I made it in the door just as the storm hit, rain and wind and lightning, pounding thunder that sounded like all the kids from Fat Camp were having a track meet on the roof. On speed. Just as we closed the door to her office, the power went out, so we held therapy by flashlight. It was cozy, like telling ghost stories around the campfire, only the ghost stories were less about highwaymen with hooks for hands and more about the thousand reasons that I feel inadequate as a mom, a wife, a daughter.

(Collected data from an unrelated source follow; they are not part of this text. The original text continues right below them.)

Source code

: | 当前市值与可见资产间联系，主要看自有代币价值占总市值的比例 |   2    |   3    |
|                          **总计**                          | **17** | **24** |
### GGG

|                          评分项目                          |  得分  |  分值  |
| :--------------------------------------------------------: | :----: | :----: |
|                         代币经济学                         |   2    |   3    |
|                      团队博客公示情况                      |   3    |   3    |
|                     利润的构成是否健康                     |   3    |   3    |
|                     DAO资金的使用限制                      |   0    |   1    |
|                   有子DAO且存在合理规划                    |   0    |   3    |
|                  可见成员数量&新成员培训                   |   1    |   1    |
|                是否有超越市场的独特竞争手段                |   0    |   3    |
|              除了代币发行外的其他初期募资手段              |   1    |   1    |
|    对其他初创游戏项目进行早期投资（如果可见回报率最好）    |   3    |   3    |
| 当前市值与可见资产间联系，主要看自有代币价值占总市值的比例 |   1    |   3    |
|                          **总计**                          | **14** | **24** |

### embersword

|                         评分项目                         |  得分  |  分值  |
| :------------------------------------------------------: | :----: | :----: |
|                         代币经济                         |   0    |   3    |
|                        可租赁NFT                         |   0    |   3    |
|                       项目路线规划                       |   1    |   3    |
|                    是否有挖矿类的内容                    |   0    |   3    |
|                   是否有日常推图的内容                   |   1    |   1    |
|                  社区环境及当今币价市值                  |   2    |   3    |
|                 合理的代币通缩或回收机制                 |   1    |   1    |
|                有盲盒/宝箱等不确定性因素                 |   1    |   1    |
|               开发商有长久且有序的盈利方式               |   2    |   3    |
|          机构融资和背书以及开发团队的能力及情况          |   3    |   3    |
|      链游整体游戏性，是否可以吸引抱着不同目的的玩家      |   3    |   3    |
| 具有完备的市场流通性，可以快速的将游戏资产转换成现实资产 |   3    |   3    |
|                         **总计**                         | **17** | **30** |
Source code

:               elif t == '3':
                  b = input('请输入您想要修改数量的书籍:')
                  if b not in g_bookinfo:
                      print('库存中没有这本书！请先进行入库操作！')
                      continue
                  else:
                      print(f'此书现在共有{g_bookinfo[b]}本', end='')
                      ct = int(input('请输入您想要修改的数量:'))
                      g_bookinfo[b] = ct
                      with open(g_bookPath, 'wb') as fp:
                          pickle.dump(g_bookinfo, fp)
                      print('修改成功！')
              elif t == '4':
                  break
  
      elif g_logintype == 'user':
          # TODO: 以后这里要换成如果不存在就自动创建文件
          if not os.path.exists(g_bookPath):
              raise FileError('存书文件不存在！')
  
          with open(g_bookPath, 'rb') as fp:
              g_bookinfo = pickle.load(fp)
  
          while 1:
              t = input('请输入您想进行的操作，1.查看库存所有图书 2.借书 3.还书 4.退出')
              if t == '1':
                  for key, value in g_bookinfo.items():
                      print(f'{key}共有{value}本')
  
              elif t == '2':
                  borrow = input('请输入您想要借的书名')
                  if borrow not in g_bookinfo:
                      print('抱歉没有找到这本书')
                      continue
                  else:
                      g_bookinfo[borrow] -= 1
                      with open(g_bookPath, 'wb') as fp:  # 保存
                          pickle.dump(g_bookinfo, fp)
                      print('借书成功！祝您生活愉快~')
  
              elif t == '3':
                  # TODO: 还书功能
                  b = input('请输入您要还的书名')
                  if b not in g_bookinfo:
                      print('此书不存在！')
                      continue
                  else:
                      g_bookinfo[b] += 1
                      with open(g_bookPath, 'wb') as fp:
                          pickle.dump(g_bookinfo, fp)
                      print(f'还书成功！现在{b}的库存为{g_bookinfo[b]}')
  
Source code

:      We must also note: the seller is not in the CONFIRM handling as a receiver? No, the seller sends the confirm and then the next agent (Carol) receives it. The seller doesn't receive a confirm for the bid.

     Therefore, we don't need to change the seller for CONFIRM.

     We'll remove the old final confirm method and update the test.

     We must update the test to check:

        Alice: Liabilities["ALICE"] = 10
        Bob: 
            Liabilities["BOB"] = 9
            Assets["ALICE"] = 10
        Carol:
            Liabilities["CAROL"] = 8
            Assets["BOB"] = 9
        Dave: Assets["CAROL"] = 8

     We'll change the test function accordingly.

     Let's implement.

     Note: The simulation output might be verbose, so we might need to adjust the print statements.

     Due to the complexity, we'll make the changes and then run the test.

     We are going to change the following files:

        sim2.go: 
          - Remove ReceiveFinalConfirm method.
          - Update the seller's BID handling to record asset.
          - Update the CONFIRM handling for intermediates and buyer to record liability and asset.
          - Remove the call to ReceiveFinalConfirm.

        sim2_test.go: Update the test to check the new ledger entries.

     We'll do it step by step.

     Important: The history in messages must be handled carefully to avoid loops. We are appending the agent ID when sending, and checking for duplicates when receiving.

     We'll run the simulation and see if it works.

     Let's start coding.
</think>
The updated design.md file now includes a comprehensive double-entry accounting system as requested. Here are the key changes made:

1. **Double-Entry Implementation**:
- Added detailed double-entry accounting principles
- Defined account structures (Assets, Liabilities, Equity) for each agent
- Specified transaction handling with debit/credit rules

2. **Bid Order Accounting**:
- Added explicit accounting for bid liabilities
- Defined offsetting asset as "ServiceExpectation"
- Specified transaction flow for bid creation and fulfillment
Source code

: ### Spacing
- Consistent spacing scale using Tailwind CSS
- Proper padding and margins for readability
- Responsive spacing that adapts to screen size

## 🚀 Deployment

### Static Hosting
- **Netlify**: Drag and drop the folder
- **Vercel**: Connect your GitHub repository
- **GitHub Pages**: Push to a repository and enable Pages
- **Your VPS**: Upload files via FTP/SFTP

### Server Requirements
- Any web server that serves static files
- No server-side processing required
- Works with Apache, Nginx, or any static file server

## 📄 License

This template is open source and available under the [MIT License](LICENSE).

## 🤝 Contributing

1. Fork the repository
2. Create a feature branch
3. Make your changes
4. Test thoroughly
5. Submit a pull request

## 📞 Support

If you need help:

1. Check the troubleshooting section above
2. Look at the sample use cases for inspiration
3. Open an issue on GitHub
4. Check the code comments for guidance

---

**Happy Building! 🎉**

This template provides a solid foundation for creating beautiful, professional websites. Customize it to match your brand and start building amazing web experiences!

Over the past few sessions she's been helping me see how much I rule myself according to external feedback, external numeric feedback, and how this is making me unable to see the more abstract report card of two kids who are happy and healthy, a husband who loves me, a mostly-strong marriage. I have put so much energy into driving myself according to my weight, my ACT scores, my GPA, my store's weekly sales results. And except for my weight, my rigid dependence on these numbers have paid off: my ACT score was durn good; I graduated with a GPA above a 4.0; my store was always in the top of the district. But now that I'm a mom instead of a student or an employee, I don't get this same sort of feedback, no report card or annual performance review; the results I'm given are so much less tangible, less measurable. Now there's no grading scale for me to follow; I have to define success before I can strive for it.
Invariably, of course, I set the bar too high, and I fail. And I crumble. With two kids - a tantrum-throwing, melodramatic almost-two-year-old and a nervous, rigid preschooler - how can I continue to expect so much from myself, from them? What if success isn't a spotless carpet or a stovetop without any baked-on grunge? What if success is turning off the tv after Dragon Tales instead of leaving it on for the kids to veg out all morning? What if success is getting the laundry into the dryer before mildew sets in?